- [Source records]:
□ □ □ □ □

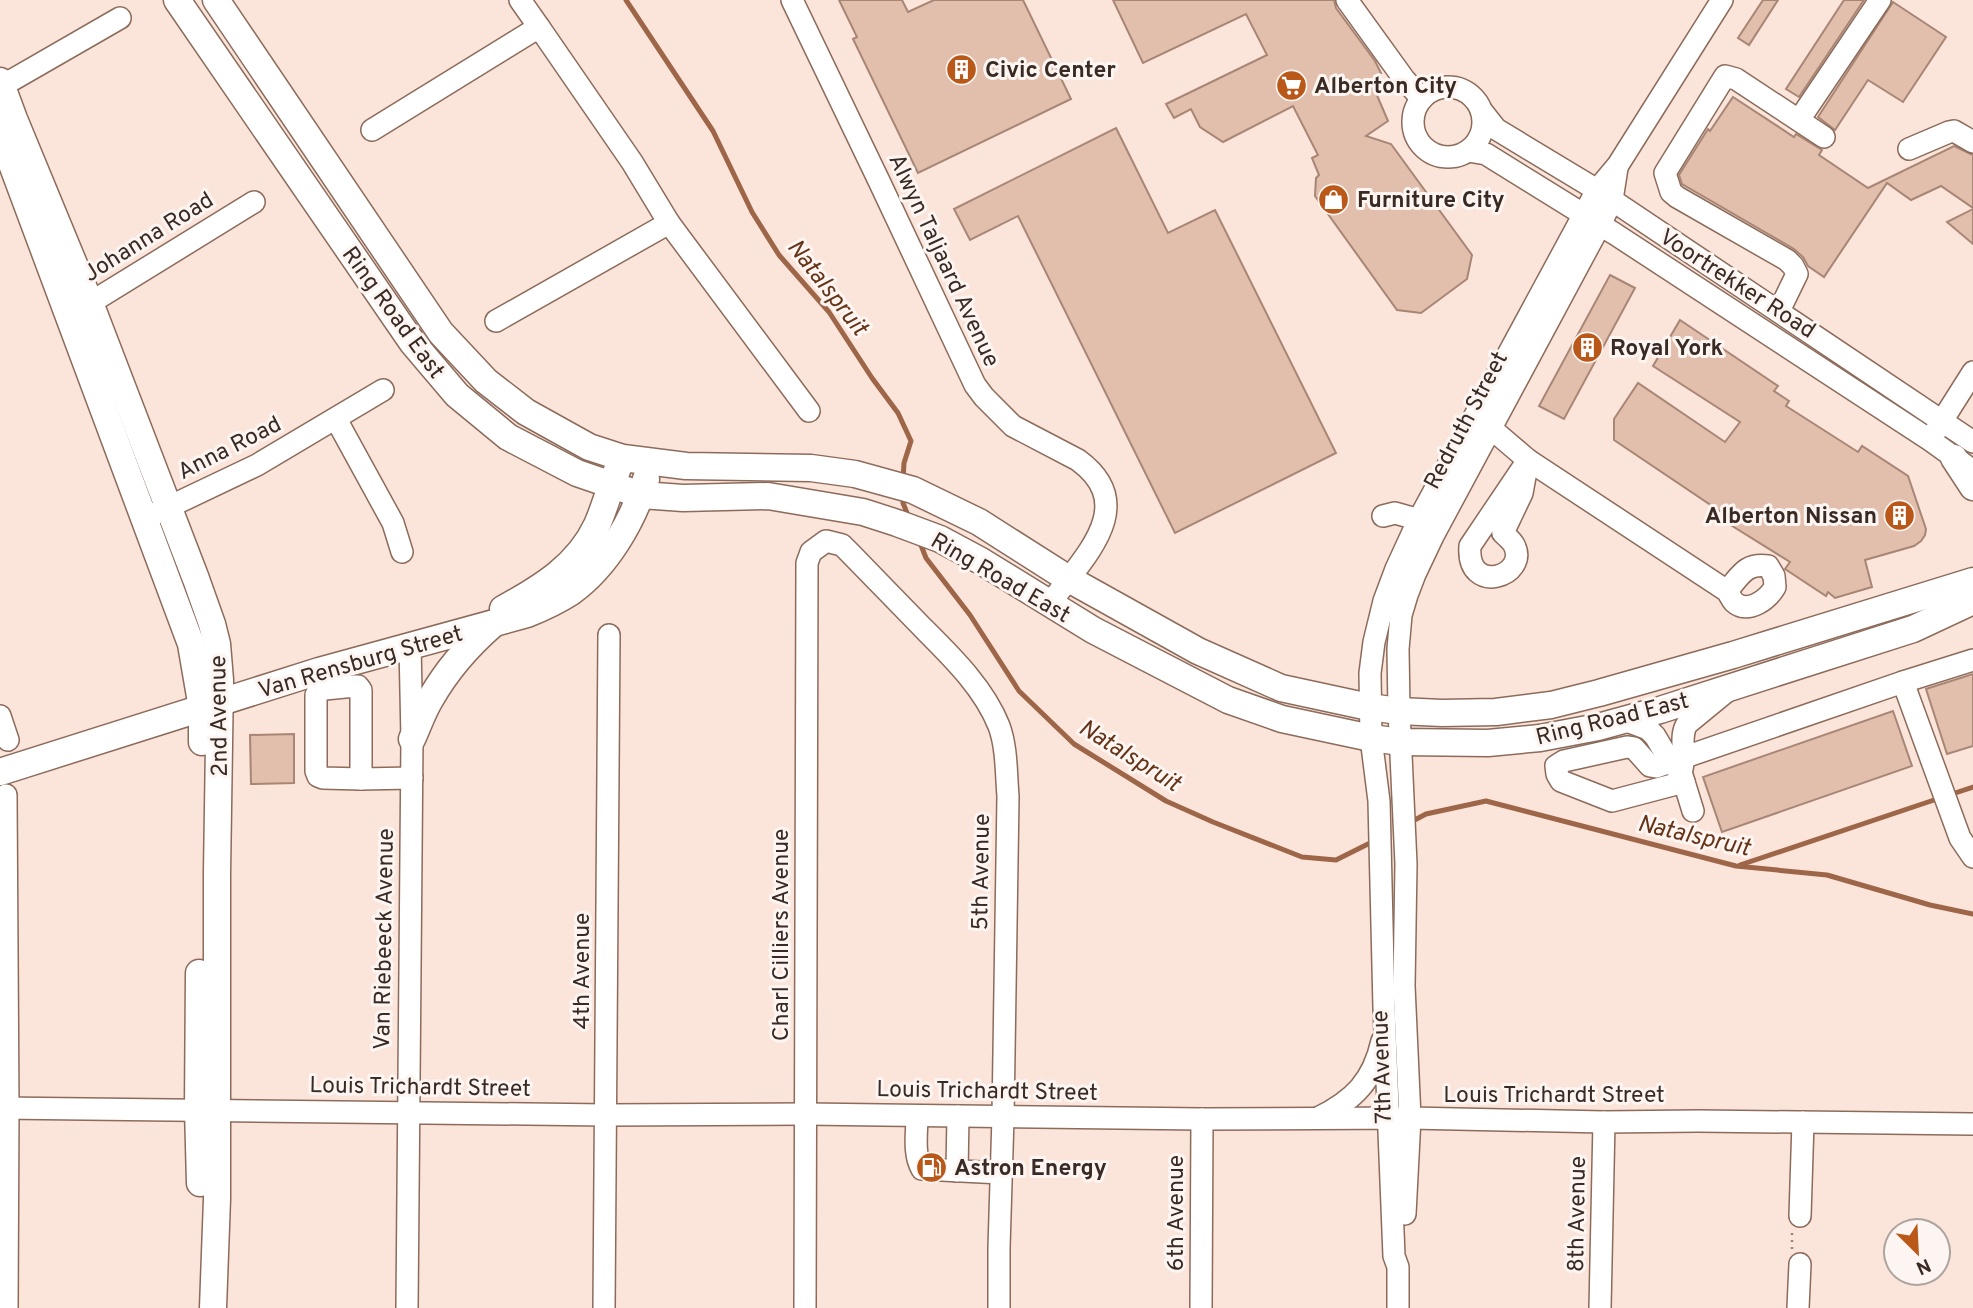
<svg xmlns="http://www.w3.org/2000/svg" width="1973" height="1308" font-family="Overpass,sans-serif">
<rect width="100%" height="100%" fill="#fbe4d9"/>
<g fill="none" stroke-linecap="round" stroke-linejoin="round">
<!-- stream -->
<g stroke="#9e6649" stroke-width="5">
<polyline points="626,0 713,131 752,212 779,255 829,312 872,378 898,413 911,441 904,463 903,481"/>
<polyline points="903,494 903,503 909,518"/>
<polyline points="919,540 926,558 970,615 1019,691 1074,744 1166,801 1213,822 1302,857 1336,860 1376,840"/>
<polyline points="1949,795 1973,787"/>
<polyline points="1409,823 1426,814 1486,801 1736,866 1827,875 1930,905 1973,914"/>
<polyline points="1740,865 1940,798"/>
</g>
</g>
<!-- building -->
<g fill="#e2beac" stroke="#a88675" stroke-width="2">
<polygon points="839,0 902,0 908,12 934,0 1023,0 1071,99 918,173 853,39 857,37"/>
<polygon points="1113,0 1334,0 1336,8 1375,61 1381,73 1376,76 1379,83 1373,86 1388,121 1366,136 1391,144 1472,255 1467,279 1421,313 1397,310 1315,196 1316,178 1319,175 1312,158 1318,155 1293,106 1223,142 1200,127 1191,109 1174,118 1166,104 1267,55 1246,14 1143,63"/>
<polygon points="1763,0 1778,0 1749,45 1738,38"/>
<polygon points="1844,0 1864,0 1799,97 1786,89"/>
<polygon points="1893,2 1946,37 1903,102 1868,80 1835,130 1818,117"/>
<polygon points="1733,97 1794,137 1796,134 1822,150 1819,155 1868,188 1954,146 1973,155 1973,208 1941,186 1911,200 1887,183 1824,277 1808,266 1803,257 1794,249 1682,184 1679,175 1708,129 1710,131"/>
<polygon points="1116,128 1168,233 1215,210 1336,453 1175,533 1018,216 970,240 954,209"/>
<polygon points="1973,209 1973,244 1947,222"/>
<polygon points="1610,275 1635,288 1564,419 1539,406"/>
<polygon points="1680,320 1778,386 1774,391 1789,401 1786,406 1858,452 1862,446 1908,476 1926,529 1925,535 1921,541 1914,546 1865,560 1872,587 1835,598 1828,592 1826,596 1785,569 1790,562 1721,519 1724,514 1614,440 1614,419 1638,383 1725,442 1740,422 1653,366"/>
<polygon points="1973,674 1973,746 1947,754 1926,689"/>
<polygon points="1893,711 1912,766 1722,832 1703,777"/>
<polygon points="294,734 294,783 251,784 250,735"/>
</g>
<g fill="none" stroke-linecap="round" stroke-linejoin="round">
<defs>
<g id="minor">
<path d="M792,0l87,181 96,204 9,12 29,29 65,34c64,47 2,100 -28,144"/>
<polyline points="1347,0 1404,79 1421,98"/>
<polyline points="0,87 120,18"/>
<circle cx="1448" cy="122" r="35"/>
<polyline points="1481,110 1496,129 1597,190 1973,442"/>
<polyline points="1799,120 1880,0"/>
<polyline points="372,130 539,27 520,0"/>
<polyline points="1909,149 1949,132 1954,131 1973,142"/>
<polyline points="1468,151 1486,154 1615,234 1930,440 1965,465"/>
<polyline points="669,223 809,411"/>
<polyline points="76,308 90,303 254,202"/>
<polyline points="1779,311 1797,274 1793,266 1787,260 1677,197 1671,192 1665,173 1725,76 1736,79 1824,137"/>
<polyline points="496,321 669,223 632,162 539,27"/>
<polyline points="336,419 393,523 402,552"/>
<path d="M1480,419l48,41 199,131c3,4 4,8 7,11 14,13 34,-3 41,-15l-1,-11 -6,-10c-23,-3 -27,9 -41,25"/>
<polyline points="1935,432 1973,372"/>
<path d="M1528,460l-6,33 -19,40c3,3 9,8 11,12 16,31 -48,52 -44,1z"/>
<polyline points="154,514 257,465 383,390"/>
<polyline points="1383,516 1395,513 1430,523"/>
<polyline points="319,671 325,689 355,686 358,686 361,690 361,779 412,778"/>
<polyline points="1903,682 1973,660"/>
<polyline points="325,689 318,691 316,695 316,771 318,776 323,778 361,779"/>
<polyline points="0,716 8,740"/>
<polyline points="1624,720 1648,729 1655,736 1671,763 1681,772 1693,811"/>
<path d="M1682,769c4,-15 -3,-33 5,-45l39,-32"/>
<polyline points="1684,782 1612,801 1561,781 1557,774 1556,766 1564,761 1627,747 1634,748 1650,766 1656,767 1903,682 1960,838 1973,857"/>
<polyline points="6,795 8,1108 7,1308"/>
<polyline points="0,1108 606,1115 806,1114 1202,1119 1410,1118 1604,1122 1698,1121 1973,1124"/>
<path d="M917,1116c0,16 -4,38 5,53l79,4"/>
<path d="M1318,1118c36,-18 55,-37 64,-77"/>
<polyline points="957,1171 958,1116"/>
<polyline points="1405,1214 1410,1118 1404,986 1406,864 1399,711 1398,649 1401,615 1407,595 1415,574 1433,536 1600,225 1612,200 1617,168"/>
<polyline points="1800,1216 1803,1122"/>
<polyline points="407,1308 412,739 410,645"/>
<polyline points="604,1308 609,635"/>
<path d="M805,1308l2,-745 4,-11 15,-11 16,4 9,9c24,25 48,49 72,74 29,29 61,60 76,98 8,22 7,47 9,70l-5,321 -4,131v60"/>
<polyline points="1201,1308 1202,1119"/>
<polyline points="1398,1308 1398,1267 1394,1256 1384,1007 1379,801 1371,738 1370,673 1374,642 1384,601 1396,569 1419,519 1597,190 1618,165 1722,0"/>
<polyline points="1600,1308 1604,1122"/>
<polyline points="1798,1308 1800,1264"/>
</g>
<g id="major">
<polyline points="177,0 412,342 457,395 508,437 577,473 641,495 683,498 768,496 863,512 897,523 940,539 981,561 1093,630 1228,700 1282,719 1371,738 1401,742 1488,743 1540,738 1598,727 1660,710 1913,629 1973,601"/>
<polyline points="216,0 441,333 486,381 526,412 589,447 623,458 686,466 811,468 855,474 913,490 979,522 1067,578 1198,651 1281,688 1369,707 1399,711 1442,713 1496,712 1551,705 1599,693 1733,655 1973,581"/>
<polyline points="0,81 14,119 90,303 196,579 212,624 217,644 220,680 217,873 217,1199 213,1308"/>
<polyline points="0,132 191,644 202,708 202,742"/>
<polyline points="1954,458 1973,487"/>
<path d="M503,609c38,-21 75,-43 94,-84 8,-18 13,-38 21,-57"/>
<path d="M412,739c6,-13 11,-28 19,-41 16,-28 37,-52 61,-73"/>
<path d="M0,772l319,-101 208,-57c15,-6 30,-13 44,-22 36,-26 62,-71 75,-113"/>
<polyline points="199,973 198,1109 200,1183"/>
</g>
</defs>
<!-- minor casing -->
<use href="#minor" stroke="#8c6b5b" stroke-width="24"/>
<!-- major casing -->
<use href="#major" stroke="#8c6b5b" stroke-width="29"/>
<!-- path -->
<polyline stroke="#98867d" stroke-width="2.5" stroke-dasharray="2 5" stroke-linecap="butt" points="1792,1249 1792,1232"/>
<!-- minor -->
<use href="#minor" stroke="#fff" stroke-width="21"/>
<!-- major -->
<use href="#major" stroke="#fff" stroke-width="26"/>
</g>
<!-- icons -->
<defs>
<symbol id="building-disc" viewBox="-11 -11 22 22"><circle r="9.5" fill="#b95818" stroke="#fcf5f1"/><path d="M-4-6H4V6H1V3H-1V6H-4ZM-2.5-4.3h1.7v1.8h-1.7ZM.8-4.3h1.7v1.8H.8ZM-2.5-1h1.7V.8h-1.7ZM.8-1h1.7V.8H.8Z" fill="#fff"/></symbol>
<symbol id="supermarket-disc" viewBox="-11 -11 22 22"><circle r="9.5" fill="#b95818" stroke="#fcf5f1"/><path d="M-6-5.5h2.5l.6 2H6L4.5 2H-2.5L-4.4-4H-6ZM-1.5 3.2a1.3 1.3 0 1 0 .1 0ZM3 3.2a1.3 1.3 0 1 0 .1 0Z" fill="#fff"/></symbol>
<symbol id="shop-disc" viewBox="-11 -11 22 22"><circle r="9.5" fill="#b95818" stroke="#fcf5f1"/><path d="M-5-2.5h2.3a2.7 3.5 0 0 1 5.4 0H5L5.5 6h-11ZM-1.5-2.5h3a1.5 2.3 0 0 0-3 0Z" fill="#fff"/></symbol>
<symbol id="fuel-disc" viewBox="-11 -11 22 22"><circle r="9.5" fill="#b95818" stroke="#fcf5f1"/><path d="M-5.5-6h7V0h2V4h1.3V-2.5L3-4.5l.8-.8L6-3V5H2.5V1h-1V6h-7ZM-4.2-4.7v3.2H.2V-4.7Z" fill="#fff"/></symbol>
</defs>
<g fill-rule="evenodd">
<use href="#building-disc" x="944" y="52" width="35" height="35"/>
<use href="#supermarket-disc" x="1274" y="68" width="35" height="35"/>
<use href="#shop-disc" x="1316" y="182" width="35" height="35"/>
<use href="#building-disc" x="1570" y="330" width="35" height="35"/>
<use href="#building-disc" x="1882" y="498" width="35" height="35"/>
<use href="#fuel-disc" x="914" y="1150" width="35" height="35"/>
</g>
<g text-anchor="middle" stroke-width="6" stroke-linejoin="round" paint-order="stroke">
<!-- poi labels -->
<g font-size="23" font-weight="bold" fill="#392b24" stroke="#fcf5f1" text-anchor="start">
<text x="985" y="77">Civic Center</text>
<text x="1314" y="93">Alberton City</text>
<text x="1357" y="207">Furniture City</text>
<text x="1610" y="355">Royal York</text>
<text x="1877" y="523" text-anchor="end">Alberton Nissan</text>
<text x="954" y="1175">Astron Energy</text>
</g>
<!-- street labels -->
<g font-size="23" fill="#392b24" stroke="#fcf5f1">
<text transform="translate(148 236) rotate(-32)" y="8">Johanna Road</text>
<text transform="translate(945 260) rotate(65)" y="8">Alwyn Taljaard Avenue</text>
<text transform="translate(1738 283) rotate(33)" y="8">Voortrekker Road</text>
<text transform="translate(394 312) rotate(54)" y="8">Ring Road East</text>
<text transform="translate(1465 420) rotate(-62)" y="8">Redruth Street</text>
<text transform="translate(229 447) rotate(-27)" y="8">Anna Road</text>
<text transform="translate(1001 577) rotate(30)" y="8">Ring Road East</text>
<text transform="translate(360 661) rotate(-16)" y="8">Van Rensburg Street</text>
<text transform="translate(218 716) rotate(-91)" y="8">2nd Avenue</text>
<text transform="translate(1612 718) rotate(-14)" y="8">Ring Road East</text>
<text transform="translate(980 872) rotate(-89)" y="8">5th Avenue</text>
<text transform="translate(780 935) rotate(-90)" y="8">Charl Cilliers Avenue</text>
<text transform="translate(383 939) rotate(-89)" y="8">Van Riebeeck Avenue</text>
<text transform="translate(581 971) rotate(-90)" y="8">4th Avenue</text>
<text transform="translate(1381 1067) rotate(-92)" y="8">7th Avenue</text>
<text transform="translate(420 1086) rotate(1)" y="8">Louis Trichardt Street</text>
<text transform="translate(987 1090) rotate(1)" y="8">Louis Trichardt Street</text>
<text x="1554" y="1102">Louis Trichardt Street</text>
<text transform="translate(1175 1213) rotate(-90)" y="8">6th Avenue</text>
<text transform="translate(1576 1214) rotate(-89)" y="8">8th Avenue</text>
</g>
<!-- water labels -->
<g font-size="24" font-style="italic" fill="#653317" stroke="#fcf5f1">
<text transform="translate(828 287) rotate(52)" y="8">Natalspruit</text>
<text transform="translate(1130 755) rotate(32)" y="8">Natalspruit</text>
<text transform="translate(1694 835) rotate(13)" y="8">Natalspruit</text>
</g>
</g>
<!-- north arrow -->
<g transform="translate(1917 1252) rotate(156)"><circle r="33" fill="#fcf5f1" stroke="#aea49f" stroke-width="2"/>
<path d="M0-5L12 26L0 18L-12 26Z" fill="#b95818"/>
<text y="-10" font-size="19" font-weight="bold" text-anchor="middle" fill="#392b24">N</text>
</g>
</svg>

□ □ □ □ □

- [EXERCISE DETAILS]: Check each line of the records for the word "bold", and show the lines that contain it.

- [ANSWER TO THIS PROBLEM]:
<g font-size="23" font-weight="bold" fill="#392b24" stroke="#fcf5f1" text-anchor="start">
<text y="-10" font-size="19" font-weight="bold" text-anchor="middle" fill="#392b24">N</text>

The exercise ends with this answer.